Monday, May 10, 2010

City Council to Decide Pawn Tax Tuesday

Posted By on Mon, May 10, 2010 at 5:17 PM

Trading in a stack of Will Ferrell DVDs or pawning off the gold bracelet you got from ol' what's-his-name could cost you $3 if a pawn tax proposed by the Tucson Police Department is approved by the Tucson City Council at tomorrow's meeting.

Under current pawn law, such sales require that a slip is filled out at the time of the transaction, and the store must hold items for 20 days in an effort to catch stolen goods.

But, if the new pawn tax passes, TPD will charge $3 for each slip filled out, a measure which Bookmans Entertainment Exchange owner Bob Oldfather calls "incredibly, incredibly detrimental to businesses."

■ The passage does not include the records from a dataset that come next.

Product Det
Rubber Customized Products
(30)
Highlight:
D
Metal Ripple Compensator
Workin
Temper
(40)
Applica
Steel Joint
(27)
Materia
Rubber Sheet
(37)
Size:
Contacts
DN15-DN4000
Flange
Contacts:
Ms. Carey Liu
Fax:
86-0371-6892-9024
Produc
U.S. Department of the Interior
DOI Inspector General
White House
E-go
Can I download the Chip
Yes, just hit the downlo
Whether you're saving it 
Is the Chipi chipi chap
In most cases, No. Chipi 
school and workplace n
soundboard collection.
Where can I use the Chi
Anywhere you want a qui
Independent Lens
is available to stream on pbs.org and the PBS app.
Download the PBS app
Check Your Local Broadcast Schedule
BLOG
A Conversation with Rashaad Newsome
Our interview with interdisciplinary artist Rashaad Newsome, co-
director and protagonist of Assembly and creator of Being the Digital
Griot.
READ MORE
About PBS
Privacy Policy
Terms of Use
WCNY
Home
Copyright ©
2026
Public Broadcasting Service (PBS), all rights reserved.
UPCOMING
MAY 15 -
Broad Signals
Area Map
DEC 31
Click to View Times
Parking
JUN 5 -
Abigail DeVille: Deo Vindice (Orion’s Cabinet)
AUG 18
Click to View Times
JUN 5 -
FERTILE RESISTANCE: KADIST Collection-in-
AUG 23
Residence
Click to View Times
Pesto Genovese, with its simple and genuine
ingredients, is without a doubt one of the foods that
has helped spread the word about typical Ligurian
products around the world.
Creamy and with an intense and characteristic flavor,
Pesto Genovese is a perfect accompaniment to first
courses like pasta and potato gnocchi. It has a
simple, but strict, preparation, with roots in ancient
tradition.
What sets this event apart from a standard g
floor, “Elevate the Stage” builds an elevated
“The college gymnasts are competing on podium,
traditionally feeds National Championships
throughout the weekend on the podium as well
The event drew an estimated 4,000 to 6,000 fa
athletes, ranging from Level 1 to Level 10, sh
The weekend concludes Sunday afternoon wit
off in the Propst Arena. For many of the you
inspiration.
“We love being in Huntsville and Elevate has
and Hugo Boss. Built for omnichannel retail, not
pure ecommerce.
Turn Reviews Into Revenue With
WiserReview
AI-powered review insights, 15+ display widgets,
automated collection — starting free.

"All it's going to do is swamp the police department with more paperwork," Oldfather says. "They already can't keep track of all the pawn slips they already get, but because there's this demand for revenue, they're going to increase it."

If the pawn tax is approved by the City Council, most businesses will deduct the $3 tax from the total amount the seller receives, but because of the other options available to Bookmans' sellers—Craigslist, Amazon, Ebay and yard sales— Oldfather said he will have to find

a way to pay for the slips.

"We give a lot to charities," he says. "That's the first place we'd pull it if we had to come up with this kind of money."

The tax would cost "in excess of $100,000 a year" for Bookmans alone, he said.

Instead of singling out pawn shops and secondhand dealers, Oldfather proposed at last week's City Council meeting that they raise the $50-a-year business tax by $20 or $50, a measure he considers both more fair and more lucrative.

Buffalo Exchange owner Kerstin Block said the tax would not apply to clothing but may affect customers selling designer handbags worth more than $100.

Either way, she said she would favor a raise in the business tax, as Oldfather proposed, over the $3 pawn tax that is being considered.

"From our perspective, that would be a better way of going about it than to collect an individual tax on every single item," she said.

Block added via email, "Buffalo Exchange does business in 12 states and has 38 stores and nowhere have we encountered a tax like the one proposed by Tucson Police Department."

TPD spokesman Sgt. Fabian Pacheco didn't want to defend the new fee. He tells The Range: "We're not commenting on that here in the department until it's presented to the Mayor and Council, and that won't be until May 11."